> **Data supplied**
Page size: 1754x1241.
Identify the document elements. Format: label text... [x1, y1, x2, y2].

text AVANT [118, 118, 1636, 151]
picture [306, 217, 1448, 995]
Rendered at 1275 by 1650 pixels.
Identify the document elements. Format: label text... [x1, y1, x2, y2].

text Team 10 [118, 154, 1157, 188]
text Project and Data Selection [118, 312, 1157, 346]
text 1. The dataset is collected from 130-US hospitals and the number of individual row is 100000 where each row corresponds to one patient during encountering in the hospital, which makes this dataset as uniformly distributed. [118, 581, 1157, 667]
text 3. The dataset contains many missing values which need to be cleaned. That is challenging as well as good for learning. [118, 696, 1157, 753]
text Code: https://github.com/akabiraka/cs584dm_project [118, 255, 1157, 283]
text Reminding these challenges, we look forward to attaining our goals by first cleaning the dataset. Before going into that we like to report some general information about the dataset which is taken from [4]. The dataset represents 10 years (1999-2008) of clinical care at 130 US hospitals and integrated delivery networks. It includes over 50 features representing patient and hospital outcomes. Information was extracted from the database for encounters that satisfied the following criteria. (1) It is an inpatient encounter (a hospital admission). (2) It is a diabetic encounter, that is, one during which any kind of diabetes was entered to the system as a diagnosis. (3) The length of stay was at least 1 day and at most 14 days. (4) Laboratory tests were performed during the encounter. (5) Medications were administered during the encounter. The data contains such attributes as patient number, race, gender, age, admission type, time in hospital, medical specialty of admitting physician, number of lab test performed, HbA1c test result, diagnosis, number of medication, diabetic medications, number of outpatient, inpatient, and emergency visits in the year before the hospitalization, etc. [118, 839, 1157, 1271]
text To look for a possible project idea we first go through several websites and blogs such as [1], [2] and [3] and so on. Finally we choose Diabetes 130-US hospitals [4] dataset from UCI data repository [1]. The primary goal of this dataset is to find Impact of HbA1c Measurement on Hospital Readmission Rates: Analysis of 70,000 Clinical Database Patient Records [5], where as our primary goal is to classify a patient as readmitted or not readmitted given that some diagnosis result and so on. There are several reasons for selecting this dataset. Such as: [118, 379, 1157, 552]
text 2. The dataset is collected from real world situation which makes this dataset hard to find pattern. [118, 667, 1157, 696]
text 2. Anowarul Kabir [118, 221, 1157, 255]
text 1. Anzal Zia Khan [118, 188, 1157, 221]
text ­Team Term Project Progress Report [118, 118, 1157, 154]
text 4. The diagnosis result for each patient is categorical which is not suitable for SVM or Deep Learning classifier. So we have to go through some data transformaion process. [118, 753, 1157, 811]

> **Exercise instructions**
Render the part of the records that opens with the line containing "text Team 10 [118, 154, 1157, 188]" and closes with the line containing "text Code: https://github.com/akabiraka/cs584dm_project" as a numbered list, leaving out any blank lines.

> **Written reply**
1. text Team 10 [118, 154, 1157, 188]
2. text Project and Data Selection [118, 312, 1157, 346]
3. text 1. The dataset is collected from 130-US hospitals and the number of individual row is 100000 where each row corresponds to one patient during encountering in the hospital, which makes this dataset as uniformly distributed. [118, 581, 1157, 667]
4. text 3. The dataset contains many missing values which need to be cleaned. That is challenging as well as good for learning. [118, 696, 1157, 753]
5. text Code: https://github.com/akabiraka/cs584dm_project [118, 255, 1157, 283]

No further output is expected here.